The head of the International Atomic Energy Agency said the North's demand would rob the agency of its last means to ensure the facilities are not being used to produce nuclear weapons. He said it worsens the crisis sparked by Pyongyang's decision to revive its long-frozen nuclear complex.
The North removed the IAEA's monitoring seals and surveillance cameras from the complex earlier this week and began moving in fuel rods needed to restart the 5-kilowatt reactor at Yongbyon, north of the capital, Pyongyang.
The Vienna-based agency confirmed Friday that it had received a letter from the North Koreans "requesting the immediate removal of IAEA inspectors." There was no word on when the North wanted the inspectors out.
"Together with the loss of cameras and seals, the departure of inspectors would practically bring an end to our ability to monitor (North Korea's) nuclear program or assess its nature," IAEA head Mohamed ElBaradei said in a statement. "This is one further step away from defusing the crisis."
ElBaradei sent a response to North Korea's atomic energy chief, Ri Je Son, urging the North to allow the inspectors to remain and to install new seals and cameras at the Yongbyon complex.
The IAEA has been monitoring the complex since the North closed it in 1994 under an agreement that aimed to ensure that the isolated state does not divert nuclear materials to make weapons.
The IAEA normally has two inspectors in North Korea. They are international experts, based in Vienna, and travel to North Korea for stints that last about two weeks. On Friday, three inspectors were in the country because of an overlap in a routine rotation, IAEA spokeswoman Melissa Fleming said.
The North Korean decision to expel the agency inspectors was first announced earlier in the day by that country's official news agency, KCNA.

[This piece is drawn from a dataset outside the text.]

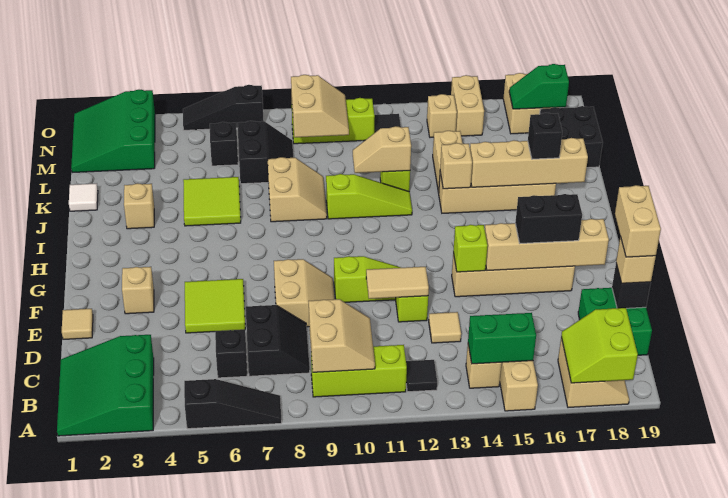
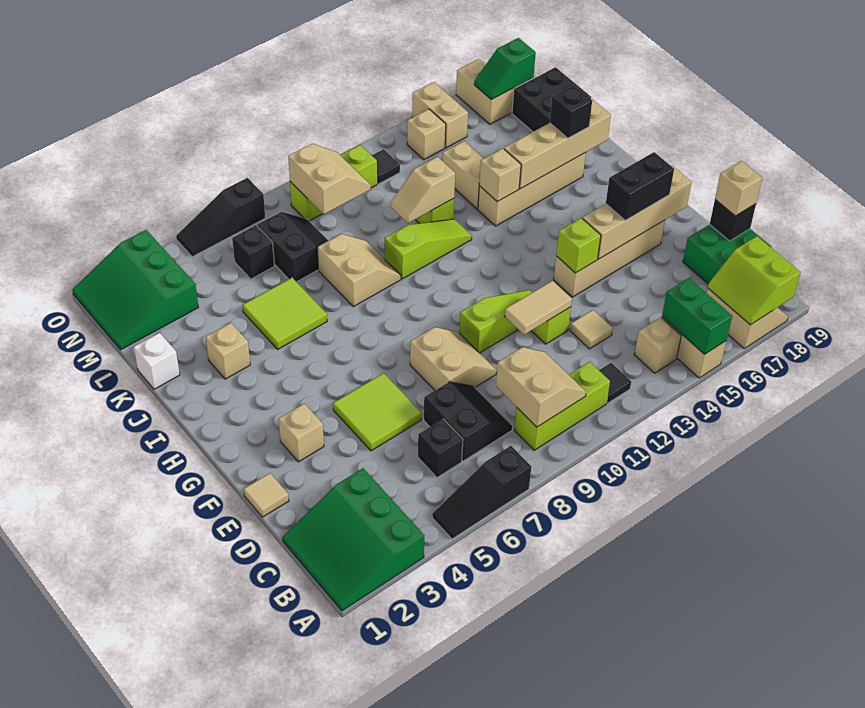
black 1x3 slope [184,379,282,429] -> black 1x3 slope turned to [432,446,531,539]
green 1x2 brick [468,313,536,364] -> green 1x2 brick turned to [662,278,732,354]
tan 1x2 brick [615,185,661,257] -> none
white 1x1 tile [69,183,98,211] -> white 1x1 brick [134,333,180,389]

The news agency also reported that North Korea would reactive a reprocessing laboratory at the facility where plutonium can be extracted from spent fuel rods. Plutonium can be used to make atomic bombs. The IAEA statement did not address that matter.
North Korea already holds 8,000 spent fuel rods. U.S. officials say that the spent fuel rods contain enough plutonium to make several atomic bombs.
As of Friday, about 2,000 fresh fuel rods had been moved to a storage facility in the reactor, Fleming said. That was 1,000 more rods than had been moved a day earlier.
The reactor needs 8,000 rods to be started, Fleming said, adding that no work appeared to have been done Friday because of a North Korean holiday. She had no information on how long it would take to move the 6,000 rods still needed to start the reactor.